• **DATA SECTION**:
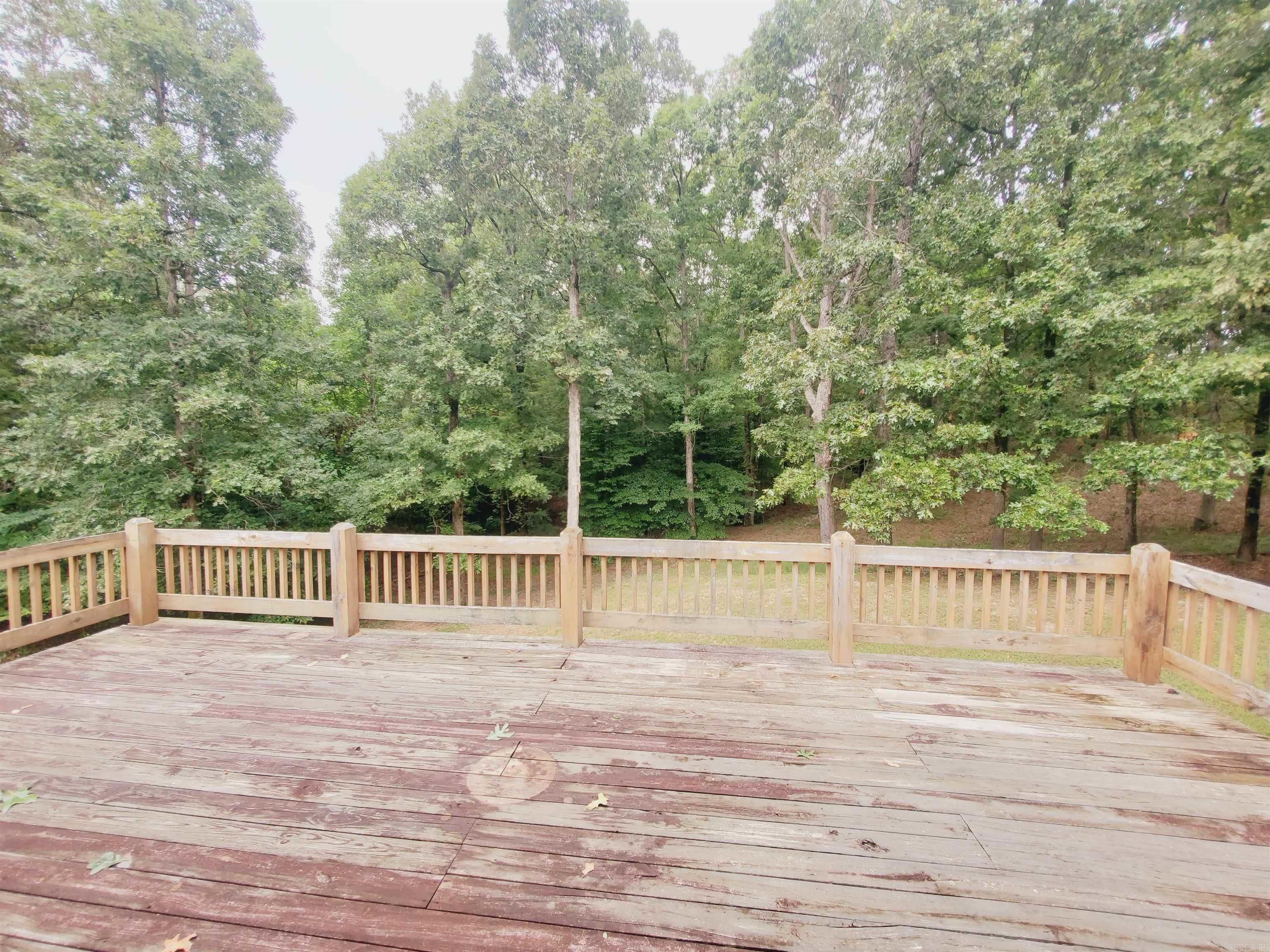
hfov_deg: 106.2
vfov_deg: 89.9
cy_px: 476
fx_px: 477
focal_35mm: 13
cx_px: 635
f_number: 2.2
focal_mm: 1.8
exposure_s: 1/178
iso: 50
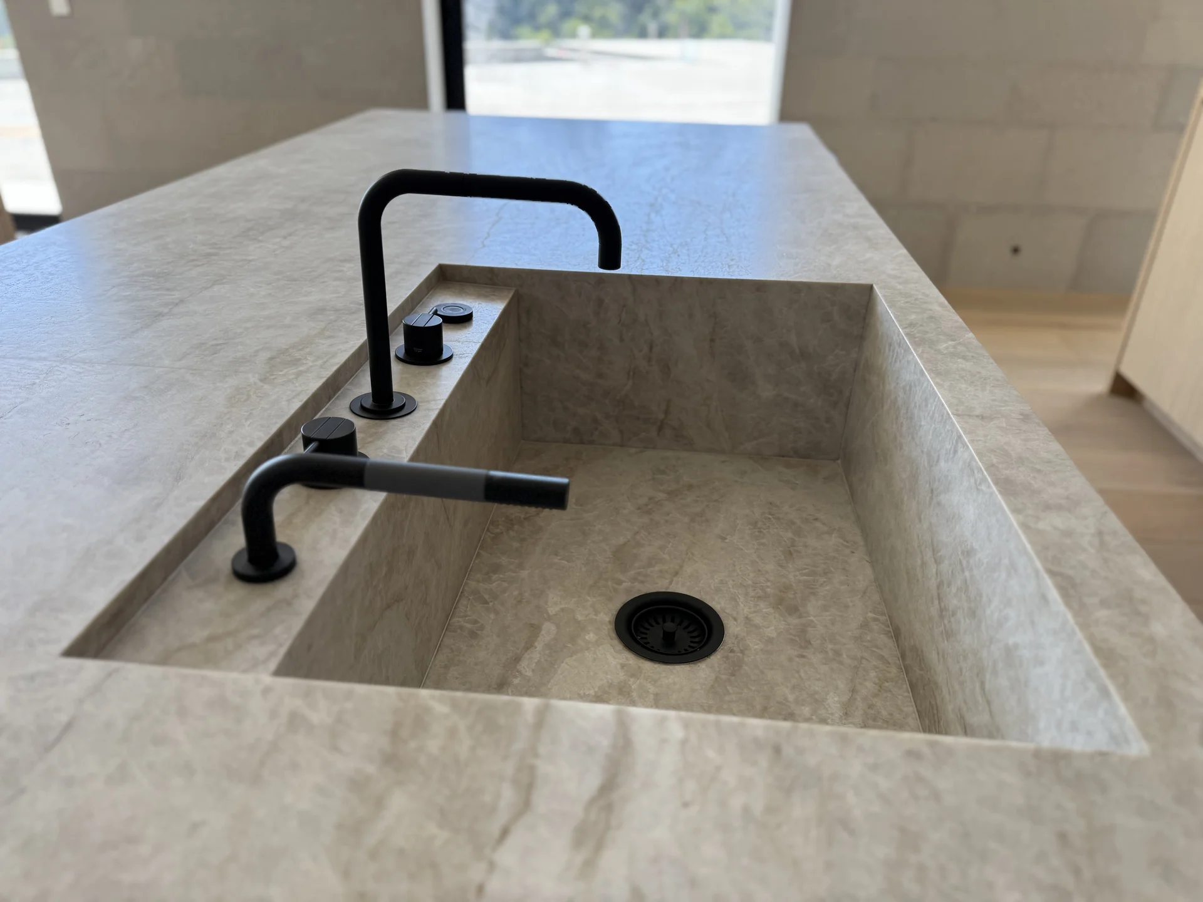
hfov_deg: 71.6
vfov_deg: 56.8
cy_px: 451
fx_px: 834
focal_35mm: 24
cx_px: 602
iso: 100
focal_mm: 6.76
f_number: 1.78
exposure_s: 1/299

--

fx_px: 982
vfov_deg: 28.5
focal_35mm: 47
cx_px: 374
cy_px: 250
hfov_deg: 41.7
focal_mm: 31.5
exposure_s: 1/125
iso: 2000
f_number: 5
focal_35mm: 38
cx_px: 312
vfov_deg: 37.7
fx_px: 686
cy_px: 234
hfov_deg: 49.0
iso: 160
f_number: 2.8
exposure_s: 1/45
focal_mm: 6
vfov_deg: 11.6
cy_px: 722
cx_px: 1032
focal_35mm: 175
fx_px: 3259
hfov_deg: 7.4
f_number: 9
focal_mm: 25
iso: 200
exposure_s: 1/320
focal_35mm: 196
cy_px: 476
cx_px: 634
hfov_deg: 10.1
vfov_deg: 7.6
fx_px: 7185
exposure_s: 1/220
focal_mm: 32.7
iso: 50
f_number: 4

• **YOUR OBJECTIVE**: In the listing above, find the line containing "cx_px: 1032" and the line containing "f_number: 4", then retype both and every line between them exactly, with nothing else.

• **WRITTEN ANSWER**:
cx_px: 1032
focal_35mm: 175
fx_px: 3259
hfov_deg: 7.4
f_number: 9
focal_mm: 25
iso: 200
exposure_s: 1/320
focal_35mm: 196
cy_px: 476
cx_px: 634
hfov_deg: 10.1
vfov_deg: 7.6
fx_px: 7185
exposure_s: 1/220
focal_mm: 32.7
iso: 50
f_number: 4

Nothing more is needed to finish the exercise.